A verbatim copy of all the data is required, minus any images.

Input records:
—————

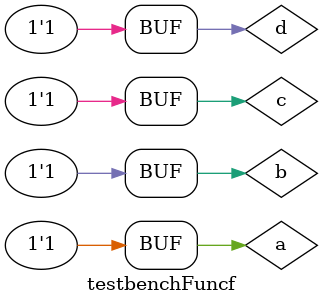
<source format=sv>
`timescale 1ns / 1ps


module Funcf(input a,b,c,d,  output y );
wire w0, O, O2;
assign O = 0;
assign O2 = 0;
assign w0 = ~c;
EightToOneMUX gate(.x1(c),.x2(c),.x3(c),.x4(c),.x5(w0),.x6(w0),.x7(w0),.x8(w0),.s1(d),.s2(b),.s3(a),.y(y));
endmodule

module testbenchFuncf();
reg a,b,c,d;
wire y;
Funcf uut(.a(a),.b(b),.c(c),.d(d),.y(y));
initial begin
            a=0;b=0;c=0;d=0; #10;
            d=1; #10;
             c=1; d=0; #10;
            d=1; #10;
            b=1; c=0;d=0; #10;
            d=1; #10; 
            c=1; d=0; #10;
            d=1; #10;
            a=1;b=0;c=0;d=0; #10;
            d=1; #10; 
            c=1; d=0; #10;
            d=1; #10;
            b=1; c=0; d=0; #10;
            d=1; #10; 
            c=1; d=0; #10;
            d=1; #10;
            
        end
endmodule
</source>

—————

Exercise result:
<source format=sv>
`timescale 1ns / 1ps


module Funcf(input a,b,c,d,  output y );
wire w0, O, O2;
assign O = 0;
assign O2 = 0;
assign w0 = ~c;
EightToOneMUX gate(.x1(c),.x2(c),.x3(c),.x4(c),.x5(w0),.x6(w0),.x7(w0),.x8(w0),.s1(d),.s2(b),.s3(a),.y(y));
endmodule

module testbenchFuncf();
reg a,b,c,d;
wire y;
Funcf uut(.a(a),.b(b),.c(c),.d(d),.y(y));
initial begin
            a=0;b=0;c=0;d=0; #10;
            d=1; #10;
             c=1; d=0; #10;
            d=1; #10;
            b=1; c=0;d=0; #10;
            d=1; #10; 
            c=1; d=0; #10;
            d=1; #10;
            a=1;b=0;c=0;d=0; #10;
            d=1; #10; 
            c=1; d=0; #10;
            d=1; #10;
            b=1; c=0; d=0; #10;
            d=1; #10; 
            c=1; d=0; #10;
            d=1; #10;
            
        end
endmodule
</source>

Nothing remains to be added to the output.